Selain itu, Danantara akan mendapat penambahan modal dari hasil kebijakan efisiensi APBN sekitar Rp556 triliun. Dengan adanya efisiensi APBN berdampak langsung pada kinerja layanan publik, yakni layanan kesehatan dan pendidikan yang sangat dibutuhkan oleh masyarakat. Tentu layanan publik ini akan semakin sulit diakses. 


Lebih mirisnya, jika investasi ke Danantara gagal, uang rakyat (APBN) akan hilang dan tidak mungkin kembali. Kalau pun berhasil, akankah hasilnya untuk kesejahteraan rakyat? Apalagi orang-orang yang mengelola Danantara bermasalah dan merupakan kumpulan oligarki yang tamak dan rakus. Sejatinya merekalah penyebab kesengsaraan, kasus Rempang, PIK 2, IKN, dan lainnya. Oleh sebab itu, muncul aksi demo "Indonesia Gelap".


Demokrasi Pintu Masuk Oligarki


Pemilu dalam sistem demokrasi membutuhkan dana besar. Karena itu para kontestan bermain mata, menjadikan para pemilik modal (oligarki) sebagai sumber dana biaya politiknya guna memenangkan pemilu, lalu mereka bersekutu. Dengan falsafah kedaulatan di tangan rakyat, akhirnya para oligarki berhasil menguasai di bidang politik (pemerintahan) dan  ekonomi negara. Akibatnya, fungsi dan peran negara seharusnya melayani dan melindungi rakyat terabaikan, lebih mengutamakan kepentingan oligarki. Inilah yang mendasari pemerintah dan DPR dengan mudahnya membuat UU dan meloloskan UU Cipta Kerja, UU Minerba, UU IKN, dan lainnya meskipun ditentang oleh publik.


Sistem Islam Menghentikan Oligarki


Sistem Islam (Khilafah) memiliki seperangkat aturan untuk memberantas oligarki, di antaranya:


Pertama, menjadikan akidah Islam sebagai asas negara. Dengan demikian akan mendorong semua individu memiliki akidah yang kuat dan menjadi insan bertakwa.


Kedua, kedaulatan dalam Khilafah di tangan syarak (QS. Al-An'am: 57). Artinya UUD, UU, dan peraturan turunannya digali dari Al-Qur'an, as-Sunnah, Ijmak Sahabat, dan Qiyas. Secara otomatis sistem ini akan menutup peran manusia untuk memengaruhi kebijakan yang bias pada kepentingan mereka. Pada hakikatnya, fungsi khalifah dan para pejabat menjalankan syariat Islam. 


Ketiga, model  pemilihan khalifah berdasarkan masukan Majelis Umat, otomatis terseleksi. Adapun pejabat daerah, seperti wali (gubernur) langsung ditunjuk khalifah. Dengan demikian tidak membutuhkan biaya besar, seperti pada sistem demokrasi sehingga menjadi pintu masuknya oligarki dan korupsi.

[Data Tercatat]
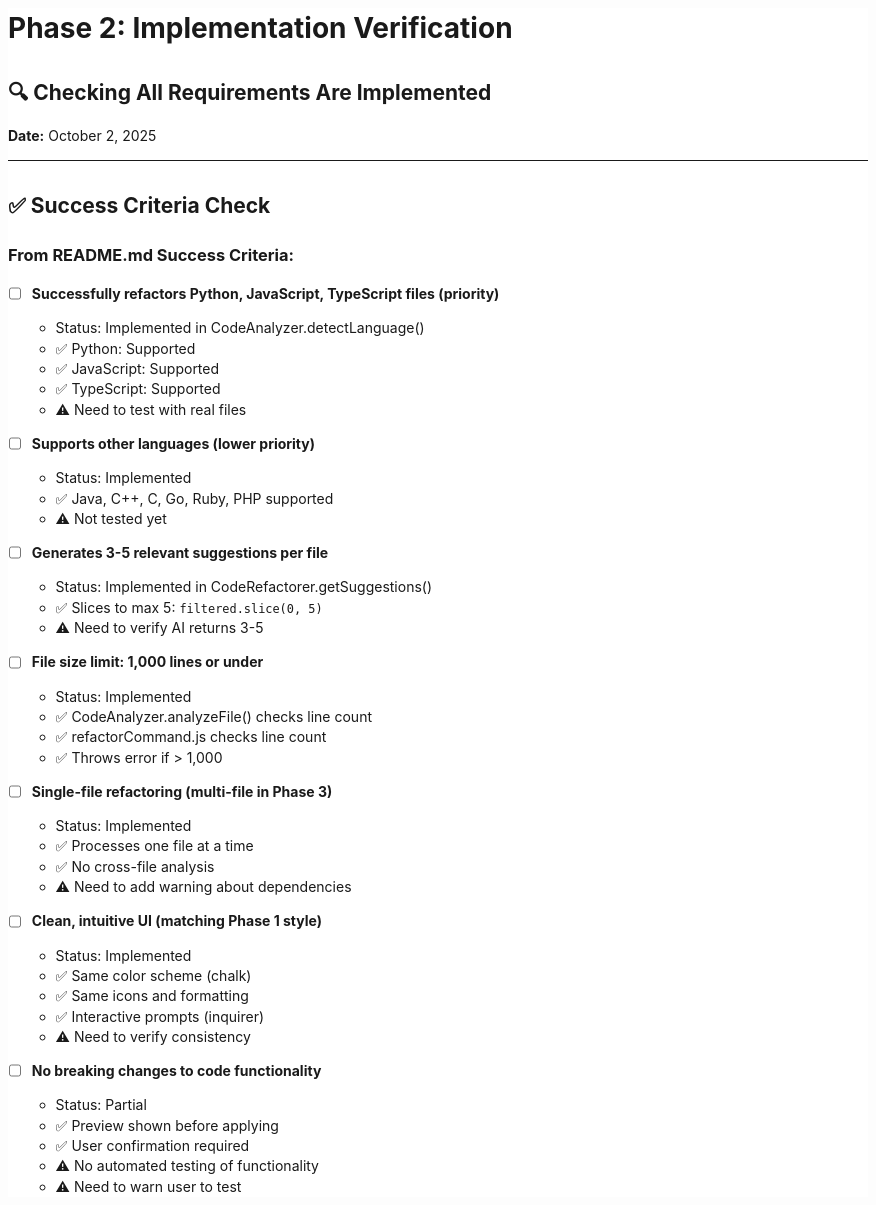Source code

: # Phase 2: Implementation Verification

## 🔍 Checking All Requirements Are Implemented

**Date:** October 2, 2025

---

## ✅ Success Criteria Check

### From README.md Success Criteria:

- [ ] **Successfully refactors Python, JavaScript, TypeScript files (priority)**
  - Status: Implemented in CodeAnalyzer.detectLanguage()
  - ✅ Python: Supported
  - ✅ JavaScript: Supported
  - ✅ TypeScript: Supported
  - ⚠️ Need to test with real files

- [ ] **Supports other languages (lower priority)**
  - Status: Implemented
  - ✅ Java, C++, C, Go, Ruby, PHP supported
  - ⚠️ Not tested yet

- [ ] **Generates 3-5 relevant suggestions per file**
  - Status: Implemented in CodeRefactorer.getSuggestions()
  - ✅ Slices to max 5: `filtered.slice(0, 5)`
  - ⚠️ Need to verify AI returns 3-5

- [ ] **File size limit: 1,000 lines or under**
  - Status: Implemented
  - ✅ CodeAnalyzer.analyzeFile() checks line count
  - ✅ refactorCommand.js checks line count
  - ✅ Throws error if > 1,000

- [ ] **Single-file refactoring (multi-file in Phase 3)**
  - Status: Implemented
  - ✅ Processes one file at a time
  - ✅ No cross-file analysis
  - ⚠️ Need to add warning about dependencies

- [ ] **Clean, intuitive UI (matching Phase 1 style)**
  - Status: Implemented
  - ✅ Same color scheme (chalk)
  - ✅ Same icons and formatting
  - ✅ Interactive prompts (inquirer)
  - ⚠️ Need to verify consistency

- [ ] **No breaking changes to code functionality**
  - Status: Partial
  - ✅ Preview shown before applying
  - ✅ User confirmation required
  - ⚠️ No automated testing of functionality
  - ⚠️ Need to warn user to test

TUGAS ::
1 - Jelaskan dalam satu sampai tiga kalimat mengapa para kontestan pemilu menjadikan pemilik modal sebagai sumber dana menurut teks tentang oligarki.
2 - Sebutkan semua sumber yang menurut teks tentang oligarki menjadi asal penggalian UUD, UU, dan peraturan turunannya dalam Khilafah.
3 - Lanjutkan teks tentang oligarki mulai dari kalimat terakhirnya.
Item-item dalam data ini tidak berhubungan dengan teks tentang oligarki.

JAWABAN TUGAS ::
1 - Pemilu dalam sistem demokrasi membutuhkan dana besar. Karena itu, para kontestan bermain mata dengan para pemilik modal (oligarki) dan menjadikan mereka sumber dana biaya politik guna memenangkan pemilu.

2 - Al-Qur'an, as-Sunnah, Ijmak Sahabat, dan Qiyas.

3 -
Keempat, partai politik dan Majelis Umat berfungsi sebagai pengontrol untuk mengawasi jalannya pemerintahan agar kebijakannya tidak melanggar syarak.


Kelima, sistem ekonomi Islam mengatur kepemilikan individu, kepemilikan negara, dan kepemilikan umum. Negara wajib mengelola kepemilikan umum (tambang, minyak, gas, emas, perak, batubara, dll; hutan, dan laut) hasilnya untuk kemaslahatan umat. Haram hukumnya dikelola oleh individu apalagi diserahkan kepada swasta (oligarki).


Rasulullah saw. bersabda, "Kaum Muslim berserikat dalam tiga perkara, yaitu padang rumput, air dan api." (HR. Abu Dawud dan Ahmad)


Islam juga mengharamkan  transaksi apa pun berbasis riba seperti, investasi, Bank konvensional, dan lainnya.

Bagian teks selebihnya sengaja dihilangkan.